"Pashazade" - читать интересную книгу автора (Grimwood Jon Courtenay)

Chapter Eight 29th June

'I don't usually ...'

The boy with the cats-eye contacts nodded like he understood and Zara took a good look and realized that he did. Which was just as well, because someone had to understand that she had her reasons for not wanting to be back.

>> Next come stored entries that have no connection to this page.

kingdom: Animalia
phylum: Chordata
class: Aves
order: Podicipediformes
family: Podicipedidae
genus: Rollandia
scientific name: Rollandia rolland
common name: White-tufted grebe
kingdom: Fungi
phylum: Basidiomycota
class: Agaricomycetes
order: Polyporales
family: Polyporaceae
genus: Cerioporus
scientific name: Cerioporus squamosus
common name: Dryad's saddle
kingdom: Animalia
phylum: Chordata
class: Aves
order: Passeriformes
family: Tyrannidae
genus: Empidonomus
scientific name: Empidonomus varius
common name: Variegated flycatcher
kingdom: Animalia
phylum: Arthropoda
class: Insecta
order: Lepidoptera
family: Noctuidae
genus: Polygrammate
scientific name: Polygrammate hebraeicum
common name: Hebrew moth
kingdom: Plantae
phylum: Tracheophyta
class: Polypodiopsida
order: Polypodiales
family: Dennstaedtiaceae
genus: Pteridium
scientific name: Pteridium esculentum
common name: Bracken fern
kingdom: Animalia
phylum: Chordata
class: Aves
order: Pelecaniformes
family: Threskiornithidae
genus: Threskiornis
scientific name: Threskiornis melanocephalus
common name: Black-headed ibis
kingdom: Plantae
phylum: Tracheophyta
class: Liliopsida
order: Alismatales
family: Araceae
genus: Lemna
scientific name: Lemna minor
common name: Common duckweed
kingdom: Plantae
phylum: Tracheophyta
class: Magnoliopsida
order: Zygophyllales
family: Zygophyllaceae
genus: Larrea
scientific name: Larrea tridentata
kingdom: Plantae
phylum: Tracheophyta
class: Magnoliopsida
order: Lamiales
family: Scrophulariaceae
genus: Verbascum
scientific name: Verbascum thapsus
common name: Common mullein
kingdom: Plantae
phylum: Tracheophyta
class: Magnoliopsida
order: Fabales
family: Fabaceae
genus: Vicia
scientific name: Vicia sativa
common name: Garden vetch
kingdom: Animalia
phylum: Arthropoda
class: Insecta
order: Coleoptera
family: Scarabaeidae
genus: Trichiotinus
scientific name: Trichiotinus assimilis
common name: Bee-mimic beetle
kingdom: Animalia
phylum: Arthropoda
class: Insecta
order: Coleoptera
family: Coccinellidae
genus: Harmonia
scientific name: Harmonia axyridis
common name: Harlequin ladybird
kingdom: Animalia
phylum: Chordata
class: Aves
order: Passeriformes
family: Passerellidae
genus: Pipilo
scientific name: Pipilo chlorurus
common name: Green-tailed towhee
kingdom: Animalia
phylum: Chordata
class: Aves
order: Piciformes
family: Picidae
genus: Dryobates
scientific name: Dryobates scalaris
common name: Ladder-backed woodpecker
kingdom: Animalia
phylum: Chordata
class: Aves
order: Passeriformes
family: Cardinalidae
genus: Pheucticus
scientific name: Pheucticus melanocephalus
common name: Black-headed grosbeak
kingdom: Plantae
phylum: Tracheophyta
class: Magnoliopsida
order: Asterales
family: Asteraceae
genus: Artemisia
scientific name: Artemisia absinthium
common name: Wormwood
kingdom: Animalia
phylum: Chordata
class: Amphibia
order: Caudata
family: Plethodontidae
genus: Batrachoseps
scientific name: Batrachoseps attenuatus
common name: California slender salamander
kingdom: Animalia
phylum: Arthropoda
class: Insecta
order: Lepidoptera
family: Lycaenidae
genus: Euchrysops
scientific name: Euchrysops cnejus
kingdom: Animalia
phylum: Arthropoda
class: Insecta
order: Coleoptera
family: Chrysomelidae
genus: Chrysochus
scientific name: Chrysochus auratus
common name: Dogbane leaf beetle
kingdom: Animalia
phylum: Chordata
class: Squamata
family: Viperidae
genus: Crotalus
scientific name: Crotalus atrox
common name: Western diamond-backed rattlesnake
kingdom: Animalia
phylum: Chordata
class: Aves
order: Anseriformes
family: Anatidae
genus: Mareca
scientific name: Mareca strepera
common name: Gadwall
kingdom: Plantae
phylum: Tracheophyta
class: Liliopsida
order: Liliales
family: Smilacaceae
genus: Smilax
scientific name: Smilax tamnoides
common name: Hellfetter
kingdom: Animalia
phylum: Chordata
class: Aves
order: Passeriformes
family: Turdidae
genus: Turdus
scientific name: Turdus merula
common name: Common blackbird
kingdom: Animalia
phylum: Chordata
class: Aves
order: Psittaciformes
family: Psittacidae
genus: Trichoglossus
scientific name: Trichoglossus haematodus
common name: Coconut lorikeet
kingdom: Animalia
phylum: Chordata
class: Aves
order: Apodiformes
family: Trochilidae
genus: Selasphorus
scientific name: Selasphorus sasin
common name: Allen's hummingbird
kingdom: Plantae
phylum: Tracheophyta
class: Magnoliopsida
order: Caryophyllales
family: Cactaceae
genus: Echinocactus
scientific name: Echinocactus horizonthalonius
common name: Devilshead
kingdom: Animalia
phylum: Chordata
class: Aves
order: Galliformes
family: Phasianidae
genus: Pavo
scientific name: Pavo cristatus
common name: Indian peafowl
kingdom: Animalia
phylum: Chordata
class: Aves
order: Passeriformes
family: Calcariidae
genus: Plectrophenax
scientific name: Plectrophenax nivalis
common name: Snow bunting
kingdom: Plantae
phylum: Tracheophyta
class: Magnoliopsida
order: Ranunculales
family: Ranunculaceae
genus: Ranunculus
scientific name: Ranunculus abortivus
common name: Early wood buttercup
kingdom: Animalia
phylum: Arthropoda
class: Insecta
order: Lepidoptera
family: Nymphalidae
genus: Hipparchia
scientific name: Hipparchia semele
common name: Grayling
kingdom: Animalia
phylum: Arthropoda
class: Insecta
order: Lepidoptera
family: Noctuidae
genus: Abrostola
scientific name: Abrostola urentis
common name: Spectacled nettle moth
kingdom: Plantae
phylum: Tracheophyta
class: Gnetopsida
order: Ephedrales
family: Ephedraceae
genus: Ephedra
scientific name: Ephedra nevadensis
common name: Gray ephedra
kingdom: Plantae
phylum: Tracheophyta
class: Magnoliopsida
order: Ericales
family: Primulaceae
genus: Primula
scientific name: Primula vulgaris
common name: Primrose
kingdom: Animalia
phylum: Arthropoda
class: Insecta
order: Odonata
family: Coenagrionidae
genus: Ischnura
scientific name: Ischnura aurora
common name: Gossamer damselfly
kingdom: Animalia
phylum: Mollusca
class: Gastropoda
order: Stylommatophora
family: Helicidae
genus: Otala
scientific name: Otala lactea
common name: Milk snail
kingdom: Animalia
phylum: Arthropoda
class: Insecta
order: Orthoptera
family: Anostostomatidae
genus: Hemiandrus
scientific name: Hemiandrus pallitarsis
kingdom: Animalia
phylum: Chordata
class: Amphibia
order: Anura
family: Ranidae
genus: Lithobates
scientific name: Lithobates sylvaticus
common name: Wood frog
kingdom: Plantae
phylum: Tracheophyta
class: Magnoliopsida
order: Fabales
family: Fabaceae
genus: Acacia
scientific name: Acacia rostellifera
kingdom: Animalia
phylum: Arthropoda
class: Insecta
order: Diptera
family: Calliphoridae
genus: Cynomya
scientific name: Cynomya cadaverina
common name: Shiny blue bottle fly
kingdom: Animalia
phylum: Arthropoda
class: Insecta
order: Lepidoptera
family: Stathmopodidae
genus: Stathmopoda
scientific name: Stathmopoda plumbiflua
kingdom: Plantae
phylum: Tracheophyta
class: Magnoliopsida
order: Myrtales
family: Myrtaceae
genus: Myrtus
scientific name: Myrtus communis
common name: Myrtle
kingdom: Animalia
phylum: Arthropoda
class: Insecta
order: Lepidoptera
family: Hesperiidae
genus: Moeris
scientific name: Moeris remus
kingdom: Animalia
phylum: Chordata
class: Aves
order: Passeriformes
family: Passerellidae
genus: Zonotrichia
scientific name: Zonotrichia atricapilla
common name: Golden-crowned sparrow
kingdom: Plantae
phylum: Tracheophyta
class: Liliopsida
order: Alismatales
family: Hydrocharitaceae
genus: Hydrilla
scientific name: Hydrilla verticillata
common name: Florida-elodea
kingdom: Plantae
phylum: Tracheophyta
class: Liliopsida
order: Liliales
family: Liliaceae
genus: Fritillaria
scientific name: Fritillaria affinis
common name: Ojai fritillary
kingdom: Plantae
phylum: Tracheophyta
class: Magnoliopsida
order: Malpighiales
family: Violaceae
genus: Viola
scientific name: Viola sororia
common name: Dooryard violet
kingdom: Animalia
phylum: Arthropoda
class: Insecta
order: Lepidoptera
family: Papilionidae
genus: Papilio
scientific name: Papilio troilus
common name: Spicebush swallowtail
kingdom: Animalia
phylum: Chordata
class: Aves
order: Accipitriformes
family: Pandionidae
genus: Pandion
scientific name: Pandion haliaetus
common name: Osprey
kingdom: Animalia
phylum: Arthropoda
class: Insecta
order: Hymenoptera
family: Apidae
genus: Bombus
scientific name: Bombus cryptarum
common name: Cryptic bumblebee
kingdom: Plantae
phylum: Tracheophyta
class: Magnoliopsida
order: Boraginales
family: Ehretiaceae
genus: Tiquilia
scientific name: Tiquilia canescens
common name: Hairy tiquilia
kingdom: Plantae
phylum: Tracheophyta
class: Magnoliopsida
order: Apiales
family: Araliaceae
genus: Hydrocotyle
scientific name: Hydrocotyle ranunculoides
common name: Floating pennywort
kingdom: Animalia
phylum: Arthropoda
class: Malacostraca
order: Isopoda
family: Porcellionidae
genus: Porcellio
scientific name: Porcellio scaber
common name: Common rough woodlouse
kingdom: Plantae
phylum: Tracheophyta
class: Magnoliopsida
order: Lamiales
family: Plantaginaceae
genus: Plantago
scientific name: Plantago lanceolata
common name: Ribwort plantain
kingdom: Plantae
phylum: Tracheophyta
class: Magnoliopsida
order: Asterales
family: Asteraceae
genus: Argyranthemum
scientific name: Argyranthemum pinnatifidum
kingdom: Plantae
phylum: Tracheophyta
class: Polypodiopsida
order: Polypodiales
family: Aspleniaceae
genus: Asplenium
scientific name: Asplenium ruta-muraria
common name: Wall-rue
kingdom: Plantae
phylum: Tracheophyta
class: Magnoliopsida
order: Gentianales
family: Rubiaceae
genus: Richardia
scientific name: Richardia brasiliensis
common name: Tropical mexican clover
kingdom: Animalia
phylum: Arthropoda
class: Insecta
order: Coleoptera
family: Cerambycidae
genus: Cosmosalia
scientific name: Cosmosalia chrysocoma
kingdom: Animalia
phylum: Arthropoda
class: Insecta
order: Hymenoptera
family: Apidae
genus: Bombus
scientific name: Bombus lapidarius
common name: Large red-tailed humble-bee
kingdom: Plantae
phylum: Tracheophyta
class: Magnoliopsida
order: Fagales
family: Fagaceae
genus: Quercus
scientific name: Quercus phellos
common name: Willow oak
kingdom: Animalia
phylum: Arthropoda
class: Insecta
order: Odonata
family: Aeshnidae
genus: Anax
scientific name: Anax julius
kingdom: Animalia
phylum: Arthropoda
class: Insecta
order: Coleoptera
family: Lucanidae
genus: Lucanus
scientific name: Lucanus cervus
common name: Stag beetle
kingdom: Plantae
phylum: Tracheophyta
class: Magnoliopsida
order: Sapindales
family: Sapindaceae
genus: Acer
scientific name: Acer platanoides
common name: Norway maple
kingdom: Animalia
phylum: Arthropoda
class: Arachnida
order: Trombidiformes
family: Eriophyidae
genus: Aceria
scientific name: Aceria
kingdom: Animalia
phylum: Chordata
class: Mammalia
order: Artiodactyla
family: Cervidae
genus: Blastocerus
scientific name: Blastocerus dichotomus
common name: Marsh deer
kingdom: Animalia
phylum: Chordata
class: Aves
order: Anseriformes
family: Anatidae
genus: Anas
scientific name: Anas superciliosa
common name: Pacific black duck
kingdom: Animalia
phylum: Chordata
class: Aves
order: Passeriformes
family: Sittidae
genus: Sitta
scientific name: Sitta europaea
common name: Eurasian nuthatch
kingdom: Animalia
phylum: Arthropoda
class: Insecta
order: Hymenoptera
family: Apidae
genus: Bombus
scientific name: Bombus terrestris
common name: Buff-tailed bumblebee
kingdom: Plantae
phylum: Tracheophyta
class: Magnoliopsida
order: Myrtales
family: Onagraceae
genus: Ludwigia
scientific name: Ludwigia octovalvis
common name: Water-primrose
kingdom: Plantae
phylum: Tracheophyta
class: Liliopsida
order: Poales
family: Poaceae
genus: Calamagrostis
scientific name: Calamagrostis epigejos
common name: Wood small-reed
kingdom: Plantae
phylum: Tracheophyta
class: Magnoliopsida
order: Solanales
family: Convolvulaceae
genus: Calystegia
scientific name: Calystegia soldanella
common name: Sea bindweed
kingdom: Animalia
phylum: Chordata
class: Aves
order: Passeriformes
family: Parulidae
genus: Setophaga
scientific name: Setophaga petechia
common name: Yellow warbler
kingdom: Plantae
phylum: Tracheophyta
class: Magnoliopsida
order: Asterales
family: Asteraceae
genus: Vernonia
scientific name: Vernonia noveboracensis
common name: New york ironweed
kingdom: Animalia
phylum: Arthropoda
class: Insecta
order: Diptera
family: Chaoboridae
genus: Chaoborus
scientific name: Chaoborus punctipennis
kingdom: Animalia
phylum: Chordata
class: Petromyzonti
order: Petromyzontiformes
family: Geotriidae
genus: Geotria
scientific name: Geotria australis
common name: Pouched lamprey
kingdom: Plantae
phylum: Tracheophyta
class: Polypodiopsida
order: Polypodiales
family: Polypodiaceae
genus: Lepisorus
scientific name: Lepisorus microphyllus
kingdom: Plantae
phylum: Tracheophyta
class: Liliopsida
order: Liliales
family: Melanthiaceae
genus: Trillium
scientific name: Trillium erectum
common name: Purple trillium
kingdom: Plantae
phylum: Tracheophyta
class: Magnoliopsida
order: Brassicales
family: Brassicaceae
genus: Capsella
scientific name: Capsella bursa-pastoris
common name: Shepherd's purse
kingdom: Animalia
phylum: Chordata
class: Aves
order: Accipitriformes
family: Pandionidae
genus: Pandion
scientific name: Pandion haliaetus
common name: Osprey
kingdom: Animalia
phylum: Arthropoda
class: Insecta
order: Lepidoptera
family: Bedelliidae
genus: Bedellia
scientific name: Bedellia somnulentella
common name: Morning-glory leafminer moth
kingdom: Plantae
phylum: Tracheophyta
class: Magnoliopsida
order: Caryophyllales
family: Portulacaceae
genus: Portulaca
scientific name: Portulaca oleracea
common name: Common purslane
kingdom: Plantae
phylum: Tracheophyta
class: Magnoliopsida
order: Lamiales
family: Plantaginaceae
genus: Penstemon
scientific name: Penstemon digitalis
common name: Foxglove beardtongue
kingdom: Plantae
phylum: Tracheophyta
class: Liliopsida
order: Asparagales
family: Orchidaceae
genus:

'Where are we going ... ?'

She knew the answer to that because he'd already told her, but asking again was easier than trying to remember, particularly as remembering might bring back something best forgotten.

'My place,' said the boy.

Her answering smile was wry, almost ironic. There were a dozen reasons why this was an extremely bad idea,

'Okay,' said Zara and climbed onto the waiting tram.

Where?

The elderly woman who stumbled into ZeeZee from behind when he suddenly stopped dead took one look at the foreigner's scowling face and decided to keep walking, in another direction. Not that ZeeZee even noticed: he was too busy stripping down his memory, deleting taste, smell and extraneous movement to find a simple primary colour.

There.

It took ZeeZee a split second to reassure himself that the people on tram weren't staring at him because he was dripping blood (he'd already sealed the knife cut with surgical glue from his complimentary Pan American medical kit before taping his ribs with skin from the all-night pharmacist). And it wasn't his suit that worried the people on the green tram, even though most of the other men wore flowing jellabas. It was his beard and dreadlocks. Or maybe it was the shades.

Too bad.

And yes, once they'd been a trademark of his but that had been by accident — and besides, it had been in another country. He wore shades from necessity because without them his eyes swallowed too much light. Just one of the little childhood modifications for which he had his mother's friends to thank.

Lately he'd taken to wearing polarized contacts but his supply was back at Huntsville along with his stash of crystalMeth and the rest of his life. Except it wasn't just life he'd been doing at Hunstville, it had been all day and all night, life with no option of parole. Which was still a pretty good result, given the district attorney had been going for throwing the big red switch.

'Excuse me.' ZeeZee stepped carefully across some market trader's outstretched boots and slid between two thick-set construction workers in concrete-splashed jellabas.

His brain was headed for what the fox would call a five-car crash and he needed that seat. Besides, that was where the girl sat, the girl he'd seen hesitate, then get on a green tram. The one whose sadness was flash-frozen to the inside of his eyes like lightning.

Though maybe that was just the meth.

ZeeZee knew immediately why his seat had been left free when the tram braked suddenly and the girl shot forward, straight into him. No amount of cologne could hide the reek of alcohol.

'I'm sorry,' said the boy beside her. He half stood, then sank back into his seat and turned away with the embarrassment of the still-young. Fourteen, thought ZeeZee, fifteen at the most. Silver hair, gold tear, lazer tattoo. Not as hard as he wanted to be.

Politely, ZeeZee put one hand on each of the girl's shoulders and pushed her back into her seat. The slightest of nods was all he got by way of acknowledgement. And it was obvious that she didn't trust herself to speak. As if sitting very still could hide the fact that she was too drunk to stand. A birthday or leaving do, ZeeZee decided, noting the card clutched loosely in her fingers and the bunch of orchids wilting on her lap.

Birthday parties gave good access. He'd used them back in Seattle. People's guards came down, making it easy to get close. Much closer than they mostly wanted: but then that was ZeeZee's speciality, getting close to targets who spent time and money keeping people like him at arm's length.

Style was a key factor and ZeeZee could do style. Looking right got you through doors that remained closed to others. Neatness, youth and an ability to blend. There'd been few places he couldn't enter if needs must ... There was even a name for it. Negative capability ...

ZeeZee smiled.

He was still smiling when the girl hunched forward and dribbled vomit from her mouth onto the tram floor between his shoes. She didn't do anything as vulgar as actually throw up, she just let the alcohol make its own return trip.

'Sorry.' That was the boy again.

ZeeZee shrugged. 'It happens.'

At Rue Sherif, ZeeZee pushed himself up off his seat and paused. He needed to know who she was, but he also needed to get off at this stop. Most of all, he wanted to tell the boy not to worry. But anything he said would have drawn attention to the girl's plight, so ZeeZee just nodded and kept going. He'd been those people, both of them. Just not for a long time.